The three Stata helpers and dw_nestweight are ports from the
World Bank EduAnalyticsToolkit.
Each ported file credits the original author in its header:

cso-toolkit EduAnalyticsToolkit ancestor Original author
dw_save.ado edukit_save / savemetadata Diana Goldemberg
dw_compare.ado comparefiles / edukit_comparefiles Kristoffer Bjärkefur
dw_mkdir.ado rmkdir / edukit_rmkdir Kristoffer Bjärkefur
dw_nestweight.R nestweight / edukit_nestweight Diana Goldemberg

Review fixes folded in

Every PR landed with all Copilot review comments addressed: 11 fixes
on PR #1 (multi-col by correctness, n_distinct NA-counting,
namespace hygiene, removed source-time side effects, %||%
collision, generated-template defaults), 2 on PR #2 (Mermaid paths
matching documented layout, pushed-commit recovery recipe), 5 on PR
#3 (capture isid vs quietly isid, JSON-escaped sidecar values,
DRY compare logic, non-numeric guard).

Diff stats

+3,047 / −30 across 21 files, 23 commits from main to develop.
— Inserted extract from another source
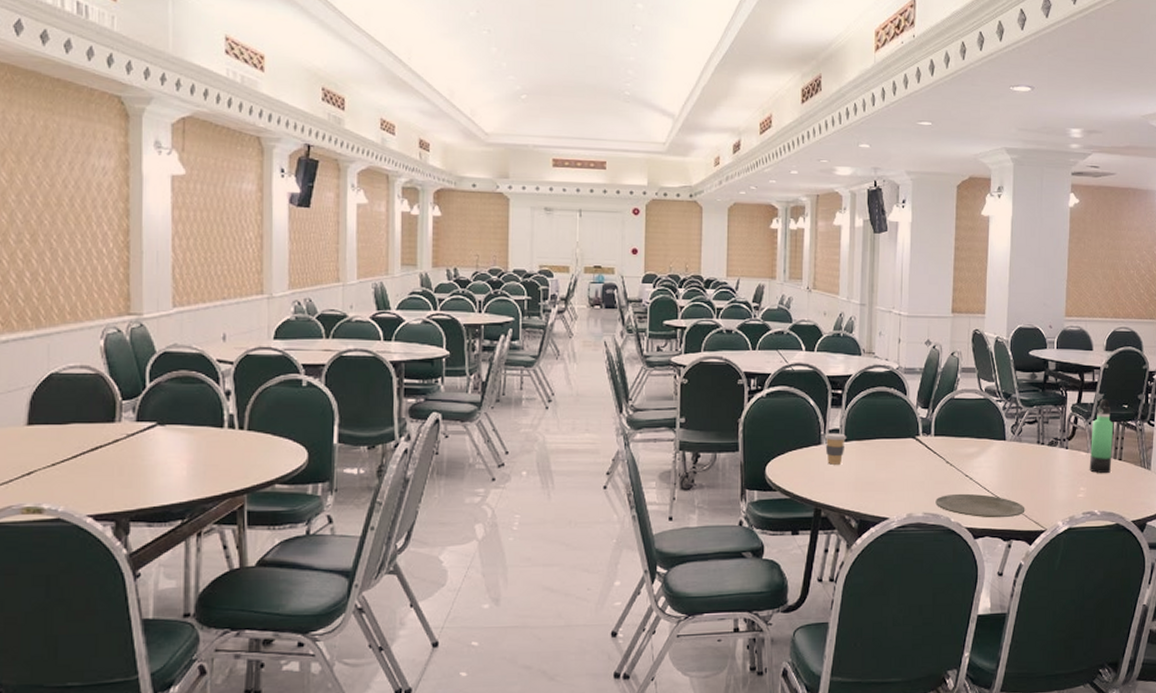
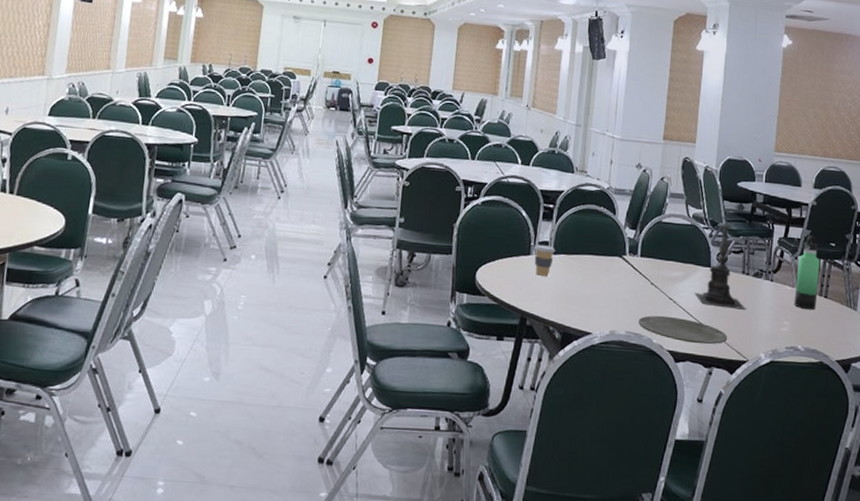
candle holder: none [990,382,1042,480] -> present [695,212,746,310]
Known limitations (carrying into v0.3)

  • No Stata equivalent of dw_use() yet. Reading is unconstrained on
    the Stata side; the reviewer-mode no-API guard does not exist.
  • No Stata dw_require_no_api.do helper.
  • No Stata dw_load_config.do (each project profile still wires up
    $dw_mode itself).
  • See the dedicated tracking issue for the v0.3 Stata gaps.

Install

Vendored, not installed. R helpers ship in r/R/; Stata helpers in
stata/src/. See docs/toolkit_strategy.md
for the vendoring rationale and the cso_toolkit_pull() workflow
for refreshing a downstream consumer.